Everyone was intrigued by this little girl, and the media wanted to find her. Things were getting really bad. When the parasitic press finally tracked down Mary, she wasn’t the only one whose life and safety were at stake.
Life After Prison
On May 25, 1984, exactly 16 years after she took the life of a child, Mary gave birth to a baby girl. The mother and daughter had to flee from their house when an investigative reporter managed to track them down.
She needed to get away, not only for her safety but for her daughter’s. They uprooted their life and moved to a new town. They lived a seemingly normal life, in peace, away from the tabloids. It would be 14 years before the papers found them again.
Telling Her Daughter
Bell’s daughter didn’t know about her mom’s crimes until she was 14, and the tabloids were unable to find Bell’s common-law husband. It didn’t take long for a flock of journalists to surround her house, and some even camped out in her front yard.
At that point, Mary had to explain to her daughter what she had done. The family had to escape the house with bedsheets over their heads in an attempt to hide their faces from the public. The people of Britain were captivated every time Bell resurfaced.
She Has Legal Anonymity
The story of Mary Bell left such a deep, eerie mark in the minds of an entire generation. Many people thought she would receive mob justice if she or her daughter’s faces would become known, despite how much time had passed.
Her legal anonymity was expiring as well, and that definitely would have opened up the floodgates. So, in 2003, Mary launched a successful court case to guarantee legal anonymity for her and her family. This included her future granddaughter.

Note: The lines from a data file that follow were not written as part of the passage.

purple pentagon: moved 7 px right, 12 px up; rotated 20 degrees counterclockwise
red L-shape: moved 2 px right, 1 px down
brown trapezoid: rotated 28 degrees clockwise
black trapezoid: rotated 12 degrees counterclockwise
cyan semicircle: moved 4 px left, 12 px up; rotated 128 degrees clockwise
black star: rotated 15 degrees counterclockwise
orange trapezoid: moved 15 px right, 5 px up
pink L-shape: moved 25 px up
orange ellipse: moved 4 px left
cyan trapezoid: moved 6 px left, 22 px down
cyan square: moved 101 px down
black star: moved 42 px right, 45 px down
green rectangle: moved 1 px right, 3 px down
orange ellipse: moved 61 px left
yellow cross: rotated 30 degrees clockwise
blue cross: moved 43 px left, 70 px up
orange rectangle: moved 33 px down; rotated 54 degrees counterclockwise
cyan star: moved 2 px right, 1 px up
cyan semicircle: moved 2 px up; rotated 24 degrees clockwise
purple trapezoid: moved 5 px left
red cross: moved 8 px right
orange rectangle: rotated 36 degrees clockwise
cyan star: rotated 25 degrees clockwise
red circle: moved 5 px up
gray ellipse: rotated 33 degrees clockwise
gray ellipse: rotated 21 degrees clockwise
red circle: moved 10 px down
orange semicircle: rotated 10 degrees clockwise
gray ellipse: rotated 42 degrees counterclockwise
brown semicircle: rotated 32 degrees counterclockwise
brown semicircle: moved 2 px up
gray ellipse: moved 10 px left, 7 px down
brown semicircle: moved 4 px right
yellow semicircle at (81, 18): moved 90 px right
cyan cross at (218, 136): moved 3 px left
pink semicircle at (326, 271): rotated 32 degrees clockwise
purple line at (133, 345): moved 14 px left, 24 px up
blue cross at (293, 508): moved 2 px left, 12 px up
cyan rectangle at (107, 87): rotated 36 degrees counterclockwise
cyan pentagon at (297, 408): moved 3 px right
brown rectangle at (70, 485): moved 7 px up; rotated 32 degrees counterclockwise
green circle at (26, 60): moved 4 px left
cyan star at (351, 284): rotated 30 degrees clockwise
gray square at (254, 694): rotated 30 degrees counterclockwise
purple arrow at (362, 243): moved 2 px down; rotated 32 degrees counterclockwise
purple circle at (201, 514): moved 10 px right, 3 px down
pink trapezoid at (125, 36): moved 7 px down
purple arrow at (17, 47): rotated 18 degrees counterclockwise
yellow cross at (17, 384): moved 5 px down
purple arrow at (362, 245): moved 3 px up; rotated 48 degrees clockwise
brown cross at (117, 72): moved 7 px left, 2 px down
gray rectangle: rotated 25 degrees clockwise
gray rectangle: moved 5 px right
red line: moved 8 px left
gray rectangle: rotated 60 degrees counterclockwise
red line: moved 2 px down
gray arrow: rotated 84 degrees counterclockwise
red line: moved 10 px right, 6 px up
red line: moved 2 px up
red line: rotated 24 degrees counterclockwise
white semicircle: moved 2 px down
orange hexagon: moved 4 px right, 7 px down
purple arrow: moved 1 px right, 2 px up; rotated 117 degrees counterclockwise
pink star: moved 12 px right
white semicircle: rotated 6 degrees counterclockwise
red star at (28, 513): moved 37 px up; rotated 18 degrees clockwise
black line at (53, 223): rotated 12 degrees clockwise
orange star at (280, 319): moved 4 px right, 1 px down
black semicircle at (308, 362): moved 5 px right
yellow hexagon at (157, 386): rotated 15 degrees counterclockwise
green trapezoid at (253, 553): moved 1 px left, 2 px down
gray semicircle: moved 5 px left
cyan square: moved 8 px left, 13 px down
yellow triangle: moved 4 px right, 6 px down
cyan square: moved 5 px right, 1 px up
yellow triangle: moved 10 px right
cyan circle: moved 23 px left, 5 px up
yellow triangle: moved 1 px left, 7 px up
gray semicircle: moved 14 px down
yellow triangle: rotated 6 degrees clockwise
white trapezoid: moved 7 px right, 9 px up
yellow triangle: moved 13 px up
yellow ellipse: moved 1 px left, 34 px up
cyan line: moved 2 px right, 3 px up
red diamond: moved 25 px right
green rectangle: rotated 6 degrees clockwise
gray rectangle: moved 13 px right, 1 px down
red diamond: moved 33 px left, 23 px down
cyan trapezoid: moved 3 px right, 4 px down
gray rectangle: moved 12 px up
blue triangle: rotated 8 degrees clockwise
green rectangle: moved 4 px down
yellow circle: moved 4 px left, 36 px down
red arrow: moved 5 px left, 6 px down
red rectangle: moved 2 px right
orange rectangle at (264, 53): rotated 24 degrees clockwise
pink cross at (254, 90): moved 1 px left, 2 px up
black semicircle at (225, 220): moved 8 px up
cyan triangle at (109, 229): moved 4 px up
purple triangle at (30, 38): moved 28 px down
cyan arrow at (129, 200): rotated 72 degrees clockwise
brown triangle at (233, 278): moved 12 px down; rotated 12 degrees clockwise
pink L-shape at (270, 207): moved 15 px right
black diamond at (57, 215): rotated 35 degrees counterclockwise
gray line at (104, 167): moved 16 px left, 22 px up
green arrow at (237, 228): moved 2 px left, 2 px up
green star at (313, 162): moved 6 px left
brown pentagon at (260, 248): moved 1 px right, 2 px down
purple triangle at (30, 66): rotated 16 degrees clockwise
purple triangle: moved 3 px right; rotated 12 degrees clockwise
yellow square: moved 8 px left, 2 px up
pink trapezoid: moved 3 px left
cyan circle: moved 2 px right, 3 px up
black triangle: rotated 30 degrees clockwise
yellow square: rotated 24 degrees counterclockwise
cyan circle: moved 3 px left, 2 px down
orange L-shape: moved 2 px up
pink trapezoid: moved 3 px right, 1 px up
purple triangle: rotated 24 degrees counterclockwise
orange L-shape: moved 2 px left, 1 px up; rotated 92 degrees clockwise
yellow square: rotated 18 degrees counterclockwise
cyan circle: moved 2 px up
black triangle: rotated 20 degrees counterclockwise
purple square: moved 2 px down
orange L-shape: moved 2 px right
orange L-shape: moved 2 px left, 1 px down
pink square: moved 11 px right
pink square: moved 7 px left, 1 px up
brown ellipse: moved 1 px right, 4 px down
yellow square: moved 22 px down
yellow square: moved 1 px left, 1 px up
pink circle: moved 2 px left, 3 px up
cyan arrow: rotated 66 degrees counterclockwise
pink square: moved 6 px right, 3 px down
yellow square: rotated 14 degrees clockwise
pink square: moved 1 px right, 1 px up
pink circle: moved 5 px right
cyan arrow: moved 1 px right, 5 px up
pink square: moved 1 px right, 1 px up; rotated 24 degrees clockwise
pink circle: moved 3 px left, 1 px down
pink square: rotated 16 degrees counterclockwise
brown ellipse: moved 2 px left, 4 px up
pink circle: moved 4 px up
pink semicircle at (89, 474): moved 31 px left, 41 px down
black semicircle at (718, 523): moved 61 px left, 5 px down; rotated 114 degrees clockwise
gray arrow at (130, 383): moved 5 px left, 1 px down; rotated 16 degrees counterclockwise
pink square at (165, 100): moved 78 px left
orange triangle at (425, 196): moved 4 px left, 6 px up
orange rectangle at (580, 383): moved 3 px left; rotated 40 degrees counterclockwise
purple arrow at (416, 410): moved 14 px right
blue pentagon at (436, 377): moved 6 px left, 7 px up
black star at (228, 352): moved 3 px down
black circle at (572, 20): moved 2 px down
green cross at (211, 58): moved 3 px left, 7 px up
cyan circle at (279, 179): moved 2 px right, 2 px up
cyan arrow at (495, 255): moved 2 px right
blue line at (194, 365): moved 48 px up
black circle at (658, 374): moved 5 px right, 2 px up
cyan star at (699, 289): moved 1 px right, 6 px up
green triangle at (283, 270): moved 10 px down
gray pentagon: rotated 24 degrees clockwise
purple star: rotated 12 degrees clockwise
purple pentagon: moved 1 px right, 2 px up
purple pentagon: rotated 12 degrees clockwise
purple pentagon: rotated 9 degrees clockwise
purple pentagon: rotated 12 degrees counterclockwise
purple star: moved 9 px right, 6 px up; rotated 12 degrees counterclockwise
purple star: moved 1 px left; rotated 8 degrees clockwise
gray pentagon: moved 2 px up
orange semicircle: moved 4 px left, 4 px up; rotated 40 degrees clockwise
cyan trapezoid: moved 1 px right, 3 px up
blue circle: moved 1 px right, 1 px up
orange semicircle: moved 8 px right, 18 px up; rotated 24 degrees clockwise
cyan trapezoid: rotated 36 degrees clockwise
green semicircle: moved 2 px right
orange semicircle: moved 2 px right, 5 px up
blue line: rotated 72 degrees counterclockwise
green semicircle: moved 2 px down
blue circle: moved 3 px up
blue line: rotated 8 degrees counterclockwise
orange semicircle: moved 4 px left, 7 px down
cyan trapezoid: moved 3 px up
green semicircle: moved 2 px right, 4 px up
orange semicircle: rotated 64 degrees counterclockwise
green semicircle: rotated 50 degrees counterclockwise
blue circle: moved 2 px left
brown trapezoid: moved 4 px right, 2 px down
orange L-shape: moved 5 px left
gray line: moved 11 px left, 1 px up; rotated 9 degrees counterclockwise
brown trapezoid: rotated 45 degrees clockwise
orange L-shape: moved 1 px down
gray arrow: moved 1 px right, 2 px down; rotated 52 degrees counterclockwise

Living Under a New Identity
It’s upsetting that Mary Bell, her daughter, and her granddaughter escaped the ongoing punishment for their crimes. It might be for the best that the courts de-clawed the reporters who were shaming Mary Bell for life. However, it feels unsettling… like she got away with murder.
She is still alive and living in some undisclosed site under a different identity. Today, Bell remains under protective custody at a secret location. She and her daughter are both anonymous and protected under court order.
Did She Get Away With Murder?
Many people don’t feel that Mary deserves protection. June Richardson, Martin Brown’s mother, heartbreakingly said: “It’s all about her and how she has to be protected. As victims, we are not given the same rights as killers.”
Either way, Mary Bell continues to be protected by the British government today. Court rulings protecting the identity of certain convicts are unofficially dubbed “Mary Bell orders.” What do you think? Should Mary Bell remain behind bars? Or does she deserve a second chance given her young age?
She’s Not a Serial Killer
Although many people consider Mary Bell the world’s youngest serial killer, that’s not necessarily true. Since she only killed two victims, not three, she is just your ordinary killer. Whatever your opinions are on this case, I think we can all agree on one thing: there are no winners here.
My sympathy first goes to the victims – little boys who never got the chance to grow up, get married and have children of their own. My thoughts and prayers are with the heartbroken families. However, it’s important to recognize that Mary is also a victim.
Nature vs. Nurture
Again, this is not an excuse for her actions, but kids don’t do this stuff. Most kids play with dolls, not torture the local kittens. This obviously isn’t normal behavior. It takes an incredible amount of deeply inflicted pain to make people lean toward extreme acts of violence.
What I mean is that it’s hard to believe a person is just born evil. It takes a tremendous amount of trauma and abuse to create these monsters. If Mary Bell had grown up in a safe, loving home, her life would have gone in a totally different direction. I think nurture trumps nature in this case.